Hong Kong said it won’t accept imports of Japanese meat, dairy, and fish unless Japan conducts tests on them. And in Tokyo, officials began urging parents of small babies and infants not to let them drink Tokyo tap water, after tests showed radioactivity in the water at levels twice what sets off alarms about thyroid cancer dangers for infants.

It all adds up to one more blow for struggling Japan, which has lived through an earthquake and tsunami that have caused a newly estimated $300 billion-plus in damage, and which with the still-raging nuclear power plant crisis now faces a crisis rippling through it agriculture and fishing industries and basic food and water supply networks…

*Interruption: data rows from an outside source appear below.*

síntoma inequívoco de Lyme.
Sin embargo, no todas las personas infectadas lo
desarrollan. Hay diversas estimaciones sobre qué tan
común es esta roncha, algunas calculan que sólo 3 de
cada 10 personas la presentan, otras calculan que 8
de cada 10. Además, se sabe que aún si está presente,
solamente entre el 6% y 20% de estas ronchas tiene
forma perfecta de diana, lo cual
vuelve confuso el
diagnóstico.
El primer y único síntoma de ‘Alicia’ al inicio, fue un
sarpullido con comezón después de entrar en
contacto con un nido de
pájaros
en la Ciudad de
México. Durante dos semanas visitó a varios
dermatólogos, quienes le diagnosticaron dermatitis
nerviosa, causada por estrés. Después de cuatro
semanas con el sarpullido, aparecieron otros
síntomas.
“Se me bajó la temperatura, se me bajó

…The Japan food concerns are being felt 8,000 miles away in Boston, where CEO Dan Richards of Global Rescue, a [crisis response] company, has been taking charge of getting safe supplies to about 200 employees of U.S. companies based in Japan.

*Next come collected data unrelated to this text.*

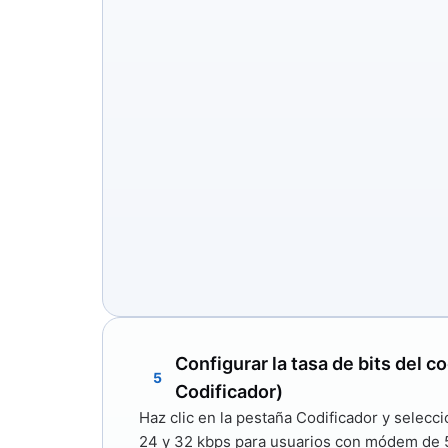
Configurar la tasa de bits del c
5
Codificador)
Haz clic en la pestaña
Codificador
y selecci
24 y 32 kbps
para usuarios con módem de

Richards said he is not allowed to divulge the names of the companies that employ them but said, “We have, obviously clients that are concerned about consuming food and water in the places where there might be a radioactive danger … We’ve been actually bringing food, water, fuel, supplies and other things that are necessary to sustain life into these devastated regions.” Richards said that “getting ground vehicles into these places has been very tough” and often requires convoluted, circuitous routes to get around damaged areas. Global Rescue has already begun making arrangements to evacuate U.S. company workers from Tokyo and other parts of Japan if it turns out the radioactive threat to food, water, and air worsens.